Tuesday, December 4, 2012

MUSIC REVIEW OF THE DAY: SPOONS - ARIAS & SYMPHONIES = 30th ANNIVERSARY

The Burlington, Ontario band's first album, 1981's Stick Figure Neighbourhood, was a breakthrough, but the followup made them rare Canadian stars from the New Wave world.  Arias & Symphonies is a rare gem from that time, a synth album that rocked, danced, and had good to great tunes.  Now 30, it's nice to see classic Canadiana getting the deluxe anniversary treatment usually reserved for international star CD's.

In fact, the album did get some international respect, and certainly strong reviews in the U.S. and Europe.  Here was a troupe that could hold its own in the synth boom, and a degree catchier than albums of the day from OMD and Simple Minds, groups that had yet figured out how to bring in enough beats and hooks to fully integrate the keyboards and drum machines.  The Spoons were a more complete band, with Gord Deppe handling guitar and vocals, Sandy Horne bass and some singing, Derrick Ross providing both real and programmed beats, and Rob Preuss playing all those swoops.  So you'd have a track like South American Vacation which opens with a drum machine, a synth keyboard joining in, and then things get going with guitar and bass turning it into a rock song.  Deppe had just the right kind of slightly-worldly voice that made it all modern.
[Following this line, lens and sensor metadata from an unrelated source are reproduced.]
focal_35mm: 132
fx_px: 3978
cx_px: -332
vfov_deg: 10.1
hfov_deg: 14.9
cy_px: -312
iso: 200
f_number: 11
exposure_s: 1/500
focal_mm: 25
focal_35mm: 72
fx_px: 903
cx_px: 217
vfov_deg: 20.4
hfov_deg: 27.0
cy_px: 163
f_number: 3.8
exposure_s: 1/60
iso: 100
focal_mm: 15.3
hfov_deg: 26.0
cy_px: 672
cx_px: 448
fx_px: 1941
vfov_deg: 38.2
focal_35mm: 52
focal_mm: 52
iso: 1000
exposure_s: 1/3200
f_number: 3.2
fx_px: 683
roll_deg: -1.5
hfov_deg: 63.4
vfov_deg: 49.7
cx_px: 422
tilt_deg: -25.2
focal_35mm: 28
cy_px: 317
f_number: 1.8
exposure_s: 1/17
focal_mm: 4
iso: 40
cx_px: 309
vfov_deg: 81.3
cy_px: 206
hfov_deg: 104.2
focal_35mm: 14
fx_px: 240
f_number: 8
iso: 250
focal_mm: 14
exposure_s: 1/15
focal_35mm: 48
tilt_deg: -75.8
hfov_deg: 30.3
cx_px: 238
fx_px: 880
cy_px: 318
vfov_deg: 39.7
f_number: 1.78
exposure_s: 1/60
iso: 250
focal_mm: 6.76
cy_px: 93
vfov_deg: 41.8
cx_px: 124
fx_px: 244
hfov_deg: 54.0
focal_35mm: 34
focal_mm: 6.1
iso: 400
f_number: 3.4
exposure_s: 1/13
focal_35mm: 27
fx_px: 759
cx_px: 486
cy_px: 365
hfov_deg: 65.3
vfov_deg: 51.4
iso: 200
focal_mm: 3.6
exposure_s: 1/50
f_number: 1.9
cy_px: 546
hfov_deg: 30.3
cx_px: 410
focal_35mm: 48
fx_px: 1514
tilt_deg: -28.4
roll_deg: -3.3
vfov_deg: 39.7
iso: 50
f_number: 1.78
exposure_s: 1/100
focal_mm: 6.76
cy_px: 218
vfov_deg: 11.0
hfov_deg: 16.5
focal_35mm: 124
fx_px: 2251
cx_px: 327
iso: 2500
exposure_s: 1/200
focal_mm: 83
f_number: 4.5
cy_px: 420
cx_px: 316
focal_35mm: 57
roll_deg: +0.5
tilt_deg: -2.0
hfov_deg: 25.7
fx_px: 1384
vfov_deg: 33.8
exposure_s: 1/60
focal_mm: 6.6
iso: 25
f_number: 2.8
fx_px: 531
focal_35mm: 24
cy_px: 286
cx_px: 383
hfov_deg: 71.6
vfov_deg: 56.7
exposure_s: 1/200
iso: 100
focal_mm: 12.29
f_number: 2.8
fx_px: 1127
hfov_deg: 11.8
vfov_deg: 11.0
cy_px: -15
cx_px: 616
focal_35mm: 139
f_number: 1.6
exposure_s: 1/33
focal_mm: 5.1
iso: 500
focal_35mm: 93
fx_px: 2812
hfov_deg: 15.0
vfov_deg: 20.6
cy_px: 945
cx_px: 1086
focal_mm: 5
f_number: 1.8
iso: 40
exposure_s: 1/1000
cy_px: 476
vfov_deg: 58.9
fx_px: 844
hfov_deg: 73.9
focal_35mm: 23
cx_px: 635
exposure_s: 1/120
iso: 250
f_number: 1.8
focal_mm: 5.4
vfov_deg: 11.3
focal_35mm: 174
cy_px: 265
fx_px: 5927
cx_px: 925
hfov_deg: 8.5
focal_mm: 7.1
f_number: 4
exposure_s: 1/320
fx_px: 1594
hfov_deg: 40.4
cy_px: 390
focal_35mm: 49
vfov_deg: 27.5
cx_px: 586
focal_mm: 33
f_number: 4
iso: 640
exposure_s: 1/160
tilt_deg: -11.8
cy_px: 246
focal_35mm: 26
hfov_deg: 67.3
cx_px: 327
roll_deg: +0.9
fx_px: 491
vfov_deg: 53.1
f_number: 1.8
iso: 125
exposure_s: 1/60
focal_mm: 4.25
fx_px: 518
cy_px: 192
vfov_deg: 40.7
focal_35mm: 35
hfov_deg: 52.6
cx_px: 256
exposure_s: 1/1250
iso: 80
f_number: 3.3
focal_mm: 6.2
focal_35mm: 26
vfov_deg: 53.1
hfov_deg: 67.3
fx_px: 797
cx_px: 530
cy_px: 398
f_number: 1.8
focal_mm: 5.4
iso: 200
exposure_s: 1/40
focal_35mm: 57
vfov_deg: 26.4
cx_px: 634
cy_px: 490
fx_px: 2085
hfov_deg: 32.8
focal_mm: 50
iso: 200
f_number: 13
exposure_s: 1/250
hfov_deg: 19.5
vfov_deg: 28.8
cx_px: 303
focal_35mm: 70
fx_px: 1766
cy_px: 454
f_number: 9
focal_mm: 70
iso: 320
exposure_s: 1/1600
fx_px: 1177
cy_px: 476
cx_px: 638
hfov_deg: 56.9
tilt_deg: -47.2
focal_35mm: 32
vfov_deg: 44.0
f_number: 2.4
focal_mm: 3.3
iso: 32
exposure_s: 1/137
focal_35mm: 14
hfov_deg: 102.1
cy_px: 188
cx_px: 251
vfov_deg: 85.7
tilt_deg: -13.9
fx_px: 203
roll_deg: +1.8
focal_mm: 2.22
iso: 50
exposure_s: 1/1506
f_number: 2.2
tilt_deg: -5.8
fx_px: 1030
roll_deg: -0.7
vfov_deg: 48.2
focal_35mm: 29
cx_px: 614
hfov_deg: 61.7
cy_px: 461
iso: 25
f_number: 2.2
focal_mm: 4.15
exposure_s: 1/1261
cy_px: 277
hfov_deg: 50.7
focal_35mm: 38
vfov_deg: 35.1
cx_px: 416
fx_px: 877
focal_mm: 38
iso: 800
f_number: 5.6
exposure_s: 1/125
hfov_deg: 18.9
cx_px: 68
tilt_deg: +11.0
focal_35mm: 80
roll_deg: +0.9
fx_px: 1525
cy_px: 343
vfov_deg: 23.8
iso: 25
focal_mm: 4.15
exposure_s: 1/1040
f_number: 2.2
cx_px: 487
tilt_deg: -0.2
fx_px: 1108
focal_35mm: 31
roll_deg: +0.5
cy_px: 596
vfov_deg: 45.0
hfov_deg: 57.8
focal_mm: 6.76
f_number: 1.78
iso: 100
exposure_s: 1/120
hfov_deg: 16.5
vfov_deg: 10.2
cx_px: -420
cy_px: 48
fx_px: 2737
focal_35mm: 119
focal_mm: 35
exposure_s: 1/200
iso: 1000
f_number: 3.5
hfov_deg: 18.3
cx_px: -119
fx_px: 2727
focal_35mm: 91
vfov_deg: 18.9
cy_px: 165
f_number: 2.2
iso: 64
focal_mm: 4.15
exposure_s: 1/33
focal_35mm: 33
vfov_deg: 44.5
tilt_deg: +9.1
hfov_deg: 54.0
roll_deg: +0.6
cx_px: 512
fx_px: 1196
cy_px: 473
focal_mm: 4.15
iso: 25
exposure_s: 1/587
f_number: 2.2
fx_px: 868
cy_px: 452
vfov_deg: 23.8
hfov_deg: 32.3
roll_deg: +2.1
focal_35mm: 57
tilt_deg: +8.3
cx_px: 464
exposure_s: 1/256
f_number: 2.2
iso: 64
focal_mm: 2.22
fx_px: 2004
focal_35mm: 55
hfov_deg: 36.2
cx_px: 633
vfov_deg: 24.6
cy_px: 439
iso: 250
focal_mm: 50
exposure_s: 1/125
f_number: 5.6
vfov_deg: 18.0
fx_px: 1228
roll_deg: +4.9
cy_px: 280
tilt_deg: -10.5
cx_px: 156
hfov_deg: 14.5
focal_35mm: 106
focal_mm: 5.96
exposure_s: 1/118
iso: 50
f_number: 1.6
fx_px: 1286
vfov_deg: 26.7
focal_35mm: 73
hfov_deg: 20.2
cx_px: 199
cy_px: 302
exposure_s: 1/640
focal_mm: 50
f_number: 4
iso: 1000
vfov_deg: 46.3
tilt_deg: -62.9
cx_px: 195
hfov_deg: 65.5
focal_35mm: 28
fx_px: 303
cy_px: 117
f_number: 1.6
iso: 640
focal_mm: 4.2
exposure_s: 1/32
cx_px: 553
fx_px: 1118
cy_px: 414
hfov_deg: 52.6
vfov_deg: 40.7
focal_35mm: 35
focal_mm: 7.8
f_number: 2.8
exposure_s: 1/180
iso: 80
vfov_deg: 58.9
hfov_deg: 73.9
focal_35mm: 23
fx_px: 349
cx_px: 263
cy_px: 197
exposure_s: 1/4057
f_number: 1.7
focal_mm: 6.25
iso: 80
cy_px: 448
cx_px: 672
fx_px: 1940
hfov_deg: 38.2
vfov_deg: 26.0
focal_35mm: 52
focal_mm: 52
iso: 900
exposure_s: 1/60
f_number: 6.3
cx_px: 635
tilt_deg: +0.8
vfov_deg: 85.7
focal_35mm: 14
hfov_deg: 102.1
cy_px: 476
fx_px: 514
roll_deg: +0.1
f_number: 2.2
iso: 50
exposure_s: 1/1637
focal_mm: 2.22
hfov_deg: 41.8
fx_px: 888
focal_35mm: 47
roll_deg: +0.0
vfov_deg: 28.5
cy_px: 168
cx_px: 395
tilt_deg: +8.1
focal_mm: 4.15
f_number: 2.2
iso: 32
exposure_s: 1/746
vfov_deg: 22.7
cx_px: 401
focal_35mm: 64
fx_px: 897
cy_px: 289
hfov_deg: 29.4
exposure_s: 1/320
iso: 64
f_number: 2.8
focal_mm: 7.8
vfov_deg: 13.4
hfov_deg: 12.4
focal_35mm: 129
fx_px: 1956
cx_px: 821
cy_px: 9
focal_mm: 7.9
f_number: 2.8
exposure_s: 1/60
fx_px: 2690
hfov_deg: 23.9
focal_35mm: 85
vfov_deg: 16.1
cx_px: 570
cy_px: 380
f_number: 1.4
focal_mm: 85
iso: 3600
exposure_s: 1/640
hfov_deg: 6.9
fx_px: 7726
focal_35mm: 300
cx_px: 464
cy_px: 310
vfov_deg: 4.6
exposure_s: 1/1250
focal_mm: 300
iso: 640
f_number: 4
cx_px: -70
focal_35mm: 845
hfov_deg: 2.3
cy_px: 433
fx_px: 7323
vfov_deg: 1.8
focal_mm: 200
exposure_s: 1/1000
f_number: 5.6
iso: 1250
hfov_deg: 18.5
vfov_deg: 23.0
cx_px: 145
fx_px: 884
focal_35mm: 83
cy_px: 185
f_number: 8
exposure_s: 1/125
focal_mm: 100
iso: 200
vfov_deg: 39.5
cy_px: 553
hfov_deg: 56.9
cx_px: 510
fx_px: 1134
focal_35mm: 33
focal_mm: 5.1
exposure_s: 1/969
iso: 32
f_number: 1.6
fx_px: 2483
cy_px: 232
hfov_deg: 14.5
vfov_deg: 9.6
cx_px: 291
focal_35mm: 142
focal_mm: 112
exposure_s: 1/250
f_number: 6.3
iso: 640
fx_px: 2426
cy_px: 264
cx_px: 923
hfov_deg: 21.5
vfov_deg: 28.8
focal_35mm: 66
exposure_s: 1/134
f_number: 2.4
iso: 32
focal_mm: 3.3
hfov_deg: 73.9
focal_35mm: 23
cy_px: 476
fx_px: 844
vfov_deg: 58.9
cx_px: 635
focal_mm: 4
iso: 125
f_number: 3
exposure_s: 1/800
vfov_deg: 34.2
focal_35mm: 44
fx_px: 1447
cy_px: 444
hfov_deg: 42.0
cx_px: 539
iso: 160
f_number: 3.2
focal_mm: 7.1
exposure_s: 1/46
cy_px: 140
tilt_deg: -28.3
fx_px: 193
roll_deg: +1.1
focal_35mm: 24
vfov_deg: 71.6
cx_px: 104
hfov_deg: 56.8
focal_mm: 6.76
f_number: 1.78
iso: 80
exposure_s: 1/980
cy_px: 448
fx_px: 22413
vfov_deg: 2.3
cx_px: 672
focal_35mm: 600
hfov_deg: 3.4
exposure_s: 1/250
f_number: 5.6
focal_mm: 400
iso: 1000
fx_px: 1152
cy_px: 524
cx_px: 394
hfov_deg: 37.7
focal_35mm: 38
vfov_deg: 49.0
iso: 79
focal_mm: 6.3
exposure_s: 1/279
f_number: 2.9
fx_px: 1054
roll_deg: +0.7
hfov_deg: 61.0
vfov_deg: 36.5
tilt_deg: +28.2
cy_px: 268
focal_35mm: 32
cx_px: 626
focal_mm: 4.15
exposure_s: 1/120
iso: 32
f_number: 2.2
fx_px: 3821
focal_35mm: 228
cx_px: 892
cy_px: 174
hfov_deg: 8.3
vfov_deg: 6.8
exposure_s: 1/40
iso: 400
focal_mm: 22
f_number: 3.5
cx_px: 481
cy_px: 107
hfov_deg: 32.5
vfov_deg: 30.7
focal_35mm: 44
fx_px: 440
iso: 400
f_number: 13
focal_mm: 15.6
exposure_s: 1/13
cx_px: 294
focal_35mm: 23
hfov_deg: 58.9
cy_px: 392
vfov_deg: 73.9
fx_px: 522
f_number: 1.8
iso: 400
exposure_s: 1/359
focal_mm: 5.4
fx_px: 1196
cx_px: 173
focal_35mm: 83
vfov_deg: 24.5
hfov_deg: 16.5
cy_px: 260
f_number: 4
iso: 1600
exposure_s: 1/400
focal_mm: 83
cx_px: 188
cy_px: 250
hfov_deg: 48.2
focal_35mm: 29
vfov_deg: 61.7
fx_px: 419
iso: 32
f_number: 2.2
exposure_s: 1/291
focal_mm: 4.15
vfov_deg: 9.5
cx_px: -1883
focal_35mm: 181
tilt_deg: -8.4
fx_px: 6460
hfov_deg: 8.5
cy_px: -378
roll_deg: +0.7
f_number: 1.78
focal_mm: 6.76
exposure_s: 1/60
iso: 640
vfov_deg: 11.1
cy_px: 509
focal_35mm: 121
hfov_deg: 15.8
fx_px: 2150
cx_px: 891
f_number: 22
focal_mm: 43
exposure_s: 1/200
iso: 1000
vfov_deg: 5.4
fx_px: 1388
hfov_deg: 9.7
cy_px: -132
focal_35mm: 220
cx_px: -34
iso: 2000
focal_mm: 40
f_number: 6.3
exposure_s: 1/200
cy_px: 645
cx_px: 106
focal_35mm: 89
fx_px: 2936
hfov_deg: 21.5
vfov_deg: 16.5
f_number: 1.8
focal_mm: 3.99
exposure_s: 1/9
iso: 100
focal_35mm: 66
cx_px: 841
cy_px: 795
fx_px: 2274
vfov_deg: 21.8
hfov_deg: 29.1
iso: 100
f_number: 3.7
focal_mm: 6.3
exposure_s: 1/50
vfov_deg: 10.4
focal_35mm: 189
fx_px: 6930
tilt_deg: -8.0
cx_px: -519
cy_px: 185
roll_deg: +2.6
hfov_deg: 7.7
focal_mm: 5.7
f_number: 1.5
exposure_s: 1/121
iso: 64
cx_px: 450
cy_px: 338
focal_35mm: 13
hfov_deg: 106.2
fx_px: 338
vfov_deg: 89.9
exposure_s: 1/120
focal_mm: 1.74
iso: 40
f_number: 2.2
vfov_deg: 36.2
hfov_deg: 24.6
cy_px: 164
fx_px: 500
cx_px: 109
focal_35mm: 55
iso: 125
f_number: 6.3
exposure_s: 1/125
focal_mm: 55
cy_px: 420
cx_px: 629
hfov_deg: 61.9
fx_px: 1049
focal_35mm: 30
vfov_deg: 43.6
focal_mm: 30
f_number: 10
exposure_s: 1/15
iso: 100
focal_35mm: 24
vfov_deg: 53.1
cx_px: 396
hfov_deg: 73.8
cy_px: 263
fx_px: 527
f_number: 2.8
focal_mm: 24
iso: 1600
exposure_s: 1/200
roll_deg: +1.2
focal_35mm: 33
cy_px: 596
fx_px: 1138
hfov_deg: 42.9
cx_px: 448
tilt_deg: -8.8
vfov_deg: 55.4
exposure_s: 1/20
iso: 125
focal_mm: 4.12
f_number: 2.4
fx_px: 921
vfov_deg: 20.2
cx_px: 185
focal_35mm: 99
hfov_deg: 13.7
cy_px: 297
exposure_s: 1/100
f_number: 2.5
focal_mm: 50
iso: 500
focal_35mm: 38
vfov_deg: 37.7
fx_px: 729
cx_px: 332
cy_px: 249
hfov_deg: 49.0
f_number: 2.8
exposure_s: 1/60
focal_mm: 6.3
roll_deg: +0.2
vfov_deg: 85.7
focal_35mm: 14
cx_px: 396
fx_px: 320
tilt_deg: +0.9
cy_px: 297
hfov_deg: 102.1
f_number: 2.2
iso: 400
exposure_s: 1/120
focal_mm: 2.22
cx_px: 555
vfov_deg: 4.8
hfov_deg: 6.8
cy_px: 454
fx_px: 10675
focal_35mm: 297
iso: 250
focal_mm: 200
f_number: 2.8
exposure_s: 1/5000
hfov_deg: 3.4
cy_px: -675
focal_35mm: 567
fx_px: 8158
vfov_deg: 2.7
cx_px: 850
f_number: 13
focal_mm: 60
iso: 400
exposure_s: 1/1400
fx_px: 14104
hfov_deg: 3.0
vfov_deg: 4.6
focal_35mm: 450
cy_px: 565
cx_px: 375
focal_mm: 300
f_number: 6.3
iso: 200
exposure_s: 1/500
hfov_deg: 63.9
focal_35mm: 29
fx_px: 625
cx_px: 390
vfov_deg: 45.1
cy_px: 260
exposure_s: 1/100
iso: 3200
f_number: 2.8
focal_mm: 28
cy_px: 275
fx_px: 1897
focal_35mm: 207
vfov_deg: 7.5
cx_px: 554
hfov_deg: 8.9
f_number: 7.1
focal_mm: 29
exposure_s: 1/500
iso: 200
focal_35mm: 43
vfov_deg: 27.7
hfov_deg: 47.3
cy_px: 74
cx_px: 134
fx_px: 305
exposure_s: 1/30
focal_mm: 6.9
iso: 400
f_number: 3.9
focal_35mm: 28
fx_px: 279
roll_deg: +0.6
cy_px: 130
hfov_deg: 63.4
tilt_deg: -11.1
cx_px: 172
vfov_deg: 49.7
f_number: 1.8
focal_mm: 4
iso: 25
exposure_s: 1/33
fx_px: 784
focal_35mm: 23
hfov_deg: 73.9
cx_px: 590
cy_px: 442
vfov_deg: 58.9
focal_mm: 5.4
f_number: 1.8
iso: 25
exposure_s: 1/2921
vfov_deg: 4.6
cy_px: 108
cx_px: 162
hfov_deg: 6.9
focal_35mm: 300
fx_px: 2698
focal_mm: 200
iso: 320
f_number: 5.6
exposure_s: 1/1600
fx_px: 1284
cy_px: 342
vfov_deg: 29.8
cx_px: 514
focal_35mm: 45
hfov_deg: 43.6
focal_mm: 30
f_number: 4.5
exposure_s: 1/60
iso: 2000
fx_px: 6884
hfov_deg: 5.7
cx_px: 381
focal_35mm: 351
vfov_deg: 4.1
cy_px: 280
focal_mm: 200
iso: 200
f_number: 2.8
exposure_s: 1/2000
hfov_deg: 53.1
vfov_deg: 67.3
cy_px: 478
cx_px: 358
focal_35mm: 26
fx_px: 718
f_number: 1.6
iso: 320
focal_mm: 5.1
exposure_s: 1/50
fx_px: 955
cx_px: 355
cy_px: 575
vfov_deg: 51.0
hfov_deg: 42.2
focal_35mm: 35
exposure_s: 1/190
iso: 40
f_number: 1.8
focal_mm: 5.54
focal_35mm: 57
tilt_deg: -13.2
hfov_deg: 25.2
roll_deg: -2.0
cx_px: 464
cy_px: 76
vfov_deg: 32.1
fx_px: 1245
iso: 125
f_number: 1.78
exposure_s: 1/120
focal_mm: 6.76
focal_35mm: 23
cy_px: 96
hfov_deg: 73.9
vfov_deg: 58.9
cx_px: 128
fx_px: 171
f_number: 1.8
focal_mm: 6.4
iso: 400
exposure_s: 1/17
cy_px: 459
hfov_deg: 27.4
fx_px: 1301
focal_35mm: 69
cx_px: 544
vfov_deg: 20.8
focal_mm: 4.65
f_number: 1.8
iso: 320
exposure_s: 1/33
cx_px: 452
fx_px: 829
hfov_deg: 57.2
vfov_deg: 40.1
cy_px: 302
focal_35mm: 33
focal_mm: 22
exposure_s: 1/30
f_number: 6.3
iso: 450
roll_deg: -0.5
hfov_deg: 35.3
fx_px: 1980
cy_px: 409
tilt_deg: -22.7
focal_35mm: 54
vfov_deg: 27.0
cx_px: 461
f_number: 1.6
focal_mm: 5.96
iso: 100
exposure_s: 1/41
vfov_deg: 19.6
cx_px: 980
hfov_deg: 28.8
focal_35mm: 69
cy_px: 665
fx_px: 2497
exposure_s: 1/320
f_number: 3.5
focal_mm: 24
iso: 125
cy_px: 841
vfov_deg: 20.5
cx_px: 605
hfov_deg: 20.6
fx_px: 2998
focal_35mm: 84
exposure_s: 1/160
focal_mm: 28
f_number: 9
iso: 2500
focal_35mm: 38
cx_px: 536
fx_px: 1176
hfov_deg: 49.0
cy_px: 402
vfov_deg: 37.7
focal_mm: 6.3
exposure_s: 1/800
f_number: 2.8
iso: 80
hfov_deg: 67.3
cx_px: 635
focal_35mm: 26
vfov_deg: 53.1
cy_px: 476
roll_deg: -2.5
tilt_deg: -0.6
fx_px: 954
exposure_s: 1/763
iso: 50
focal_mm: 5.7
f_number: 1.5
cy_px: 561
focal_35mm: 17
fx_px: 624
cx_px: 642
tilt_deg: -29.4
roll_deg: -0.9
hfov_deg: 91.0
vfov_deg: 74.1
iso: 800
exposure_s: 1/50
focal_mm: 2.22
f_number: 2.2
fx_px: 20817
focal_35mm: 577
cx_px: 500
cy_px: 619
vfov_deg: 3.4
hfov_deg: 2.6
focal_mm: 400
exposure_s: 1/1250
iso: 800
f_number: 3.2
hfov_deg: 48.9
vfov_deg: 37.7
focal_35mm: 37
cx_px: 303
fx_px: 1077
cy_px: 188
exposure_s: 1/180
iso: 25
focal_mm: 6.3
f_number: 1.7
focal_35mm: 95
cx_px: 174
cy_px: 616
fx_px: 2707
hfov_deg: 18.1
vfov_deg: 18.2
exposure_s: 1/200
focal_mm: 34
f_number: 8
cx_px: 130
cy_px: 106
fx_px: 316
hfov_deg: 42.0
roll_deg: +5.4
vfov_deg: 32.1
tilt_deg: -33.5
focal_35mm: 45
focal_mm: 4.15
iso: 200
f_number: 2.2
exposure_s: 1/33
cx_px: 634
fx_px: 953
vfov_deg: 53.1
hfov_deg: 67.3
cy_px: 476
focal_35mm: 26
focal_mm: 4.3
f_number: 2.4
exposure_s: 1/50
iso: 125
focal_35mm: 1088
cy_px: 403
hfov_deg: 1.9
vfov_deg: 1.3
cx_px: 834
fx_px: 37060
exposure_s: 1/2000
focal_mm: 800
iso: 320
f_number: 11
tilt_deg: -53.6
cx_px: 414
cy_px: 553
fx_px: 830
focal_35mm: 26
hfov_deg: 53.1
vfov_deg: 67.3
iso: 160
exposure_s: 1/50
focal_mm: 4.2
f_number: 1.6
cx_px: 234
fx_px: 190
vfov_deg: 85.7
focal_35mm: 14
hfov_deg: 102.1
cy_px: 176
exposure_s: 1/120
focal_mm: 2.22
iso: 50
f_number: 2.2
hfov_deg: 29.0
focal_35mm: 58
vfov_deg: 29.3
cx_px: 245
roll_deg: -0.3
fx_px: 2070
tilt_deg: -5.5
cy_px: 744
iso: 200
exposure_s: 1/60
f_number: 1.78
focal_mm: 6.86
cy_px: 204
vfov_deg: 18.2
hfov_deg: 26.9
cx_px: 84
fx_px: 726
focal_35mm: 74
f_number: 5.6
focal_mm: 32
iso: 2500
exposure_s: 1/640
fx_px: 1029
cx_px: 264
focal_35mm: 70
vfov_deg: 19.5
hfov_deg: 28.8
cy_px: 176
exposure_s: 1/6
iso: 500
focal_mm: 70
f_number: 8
A good reason the album sounds so sparkling today is the production of John Punter, a vet of Roxy Music and Japan, no stranger to taking cutting-edge sounds and finding that bit of Top 40 in them.  That's what happened with Nova Heart, still arguably the group's best-loved number.  It was groundbreaking in its time, getting what would soon to be called alternative music on radio across Canada, enough to land them a gold album.  Remember, this was at a time when The Police couldn't get played on some squarer stations. 

I won't lie, like most early 80's synth music, Arias is dated in lots of places.  But when Deppe's guitar solo rips apart A Girl In Two Pieces, and then he starts off Walk The Plank with some angular, metallic riffs, it proves this is a lot more interesting than most of the peer music from then.  The bonus cuts included here make that even more obvious, with a six-song live set proving they were far more than a studio group, and a new mix of Nova Heart showing it's still perfect for club nights.  Happy B-day Spoons.